Coronavirus, COVID-19 – wie auch immer man es nennt, es ist derzeit in aller Munde. Wir werden ständig mit aktuellen Updates und #breakingnews bombadiert; jedoch ist es dabei nicht immer einfach, den Überblick zu behalten und zu entscheiden, welchen Quellen vertrauenswürdig ist. Im Mittelpunkt steht dabei stets eine Suchmaschine, die der Großteil von uns täglich verwendet: Google. Deshalb die Frage: Was unternimmt Google, um seine Nutzer zu informieren und auf dem aktuellen Stand zu halten? Dieser Beitrag verrät es Ihnen.

1. Google hilft dabei, nützliche Informationen zu finden.

Menschen benutzen Google, um Informationen bezüglich Schutzimpfungen, Reisebestimmungen und Vorbeugungsmaßnahmen zu finden. So sind die weltweiten Suchanfragen zum Thema Coronavirus seit der ersten Februarwoche um 260 Prozent gestiegen. Google hat einen SOS-Alert eingerichtet, der Nutzer stets mit den aktuellsten News und Updates versorgt; dabei werden auch Sicherheitshinweise und Verweise auf maßgebende Informationen der Weltgesundheitsorganisation (WHO) gegeben.

Google arbeitet auch daran, sein Knowledge Panel auszubauen, damit dort Informationen zu Symptomen, zur Prävention und zur Behandlung von COVID-19 angezeigt werden, wenn man speziell nach diesen sucht.

Auch auf YouTube unternimmt Google Maßnahmen. Auf der deutschen Startseite erscheint links unten ein Banner, der einen zu weiteren Informationen der Bundeszentrale für gesundheitliche Aufklärung weiterleitet.

Quelle: https://www.youtube.com/ (Stand: 18.03.2020, 11:36)

Darüber hinaus hat Google verkündet, dass derzeit eine Webseite zum Thema Coronavirus bzw.

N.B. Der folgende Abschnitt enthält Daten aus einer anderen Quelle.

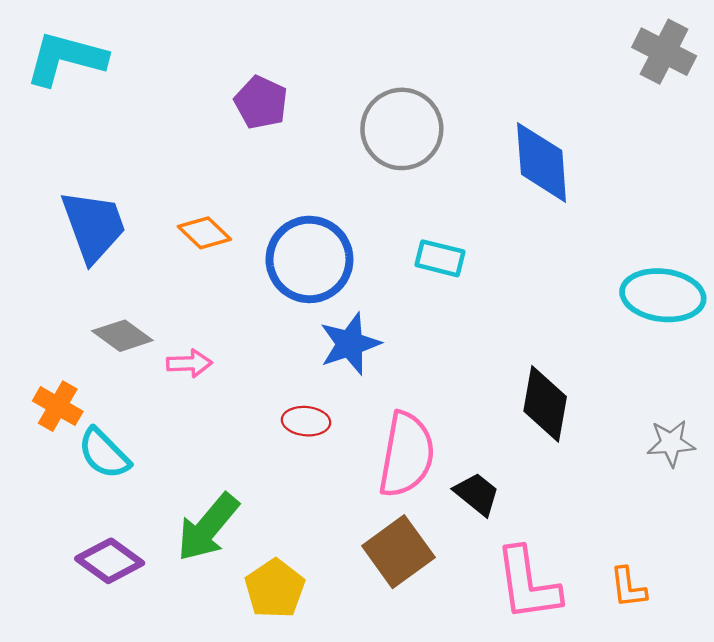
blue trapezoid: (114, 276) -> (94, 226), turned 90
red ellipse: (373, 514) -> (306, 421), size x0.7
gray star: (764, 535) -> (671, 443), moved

COVID-19 im Aufbau ist, die eine Bildungsfunktion haben soll, aber auch zur Prävention dienen und lokale Ressourcen im ganzen Land präsentieren soll. Die Webseite sollte am Montag veröffentlicht werden, doch Google hat verkündet, dass sich der Live-Gang verzögern wird.

Außerdem stellt Google durch seine Produkte weiterhin Informationen bereit, wie auch bei dem Beispiel die Do the Five-Kampagne, mit denen man ganz einfache Maßnahmen zur Vorbeugung und zum Schutz ergreifen kann.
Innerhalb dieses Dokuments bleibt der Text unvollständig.